Other necessary supporting efforts for Taiwan include prioritizing and expediting the delivery of foreign military sales by cutting red tape and bolstering industrial capacity; pre-positioning key munitions in Taiwan that U.S. or Taiwan forces can use in a crisis; and strengthening Taiwan’s cyber capacity to withstand Beijing’s cyberattacks.

To ensure U.S. forces can fight within the second island chain, Washington has to mitigate forward basing vulnerabilities, particularly vulnerabilities related to missile defense. (The first island chain runs parallel to the mainland of the Asian continent, starting in the Kuril Islands, through the Japanese Archipelago; includes Taiwan and the northwestern portion of the Philippines; and finishes in Borneo. The second island chain runs parallel to the first farther out to sea and includes Japan’s Bonin Islands and Volcano Islands; the Mariana Islands, including Guam; the Western Caroline Islands; and extends to Western New Guinea.)

Key among these efforts is the need to develop U.S. hypersonic defensive countermeasures, which currently lag Beijing’s offensive technology development. It will significantly undermine deterrence if China has an offensive hypersonic capability before the United States is able to defend against such a threat.

Indeed, we should expect that China will attack U.S. air bases with swarm assaults consisting of a broad range of missiles and drones. To facilitate their survival and combat effectiveness, U.S. air assets will need to be able to disperse and operate in a nimble and unpredictable manner to alternate locations. That’s the big idea behind the Air Force’s Agile Combat Employment concept, which deserves congressional support and oversight.

While the United States should do everything it can to ready its own forces, it should also leverage the most valuable advantage it holds over the Chinese Communist Party — allies. Wargames often assess the value of operational force integration with partners, such as Japan, Australia or Taiwan, and the results are consistently clear: When U.S. and partner forces are more coordinated and integrated, they are more likely to win and more likely to win with fewer casualties.

The United States can support this objective by conducting increased training and exercises with Taiwan, and it can improve its operational partnership with Taiwan, Japan and Australia by rapidly establishing a dedicated joint force headquarters in the Indo-Pacific theater to integrate mission command and control with partners.

Lastly, to support the military’s mobility and resiliency, we must better protect the cyber, information and critical infrastructure systems that support the projection and sustainment of forces from the United States. That will require increased efforts to improve the security of American ports, airports, power-generation facilities and rail systems.

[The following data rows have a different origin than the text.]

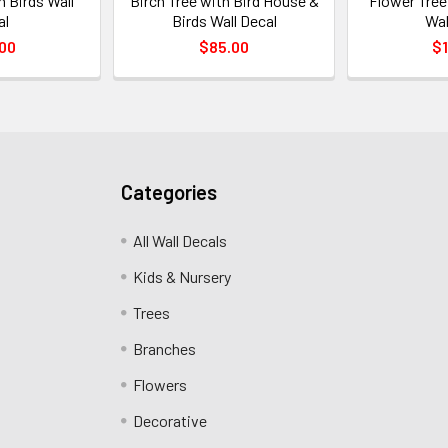
h Birds Wall
Birch Tree with Bird House &
Flower Tree
al
Birds Wall Decal
Wal
00
$85.00
$1
Categories
All Wall Decals
Kids & Nursery
Trees
Branches
Flowers
Decorative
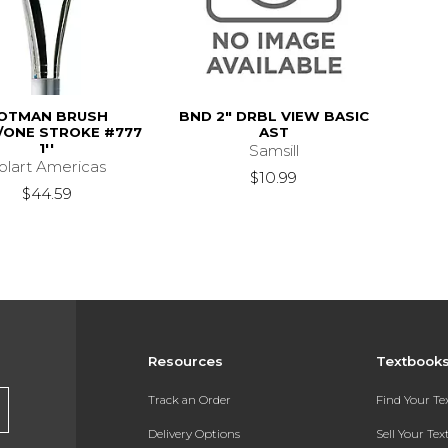
OTMAN BRUSH
BND 2" DRBL VIEW BASIC
ONE STROKE #777
AST
1''
Samsill
olart Americas
$10.99
$44.59
Resources
Textbook
Track an Order
Find Your T
Delivery Options
Sell Your Te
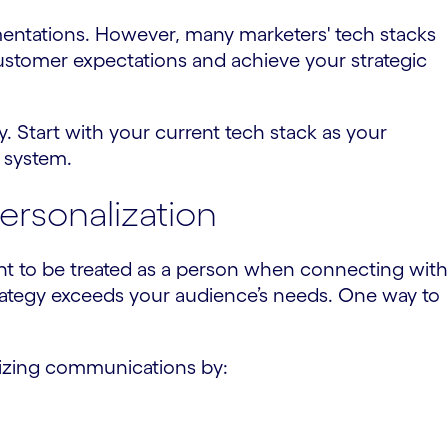
mentations. However, many marketers' tech stacks
customer expectations and achieve your strategic
y. Start with your current tech stack as your
 system.
rsonalization
ant to be treated as a person when connecting with
strategy exceeds your audience’s needs. One way to
izing communications by:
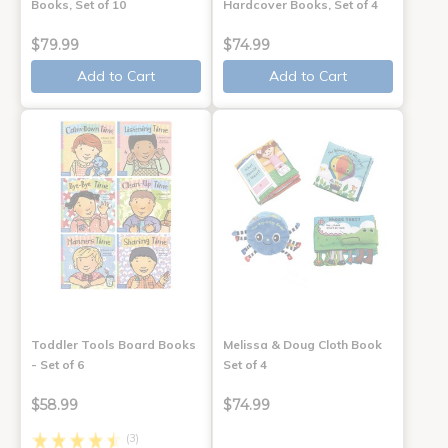
Books, Set of 10
Hardcover Books, Set of 4
$79.99
$74.99
Add to Cart
Add to Cart
Toddler Tools Board Books
Melissa & Doug Cloth Book
- Set of 6
Set of 4
$58.99
$74.99
(3)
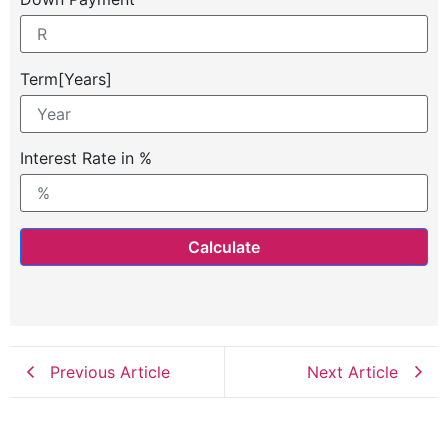
Term[Years]
Interest Rate in %
Calculate
Previous Article
Next Article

There is a clear and affordable path to deterring aggression in the Pacific — or at least preventing American military defeat. But action needs to be taken by Congress in this year’s NDAA and defense appropriations legislation to match China’s rapid military investment and development.

If Congress makes targeted investments to meet the five key objectives laid out above, America’s ability to project power, impose costs and deter aggression can be retained using only a small portion of the defense budget.

Retired U.S. Navy Rear Adm. Mark Montgomery is a senior fellow at the Foundation for Defense of Democracies think tank. He previously served as policy director of the Senate Armed Services Committee under Sen. John McCain, R-Ariz., and as director of operations (J3) at U. S. Pacific Command. Bradley Bowman is senior director of the Center on Military and Political Power at FDD. He previously served as a national security adviser to members of the Senate Armed Services and Foreign Relations committees, and was an officer in the U.S. Army.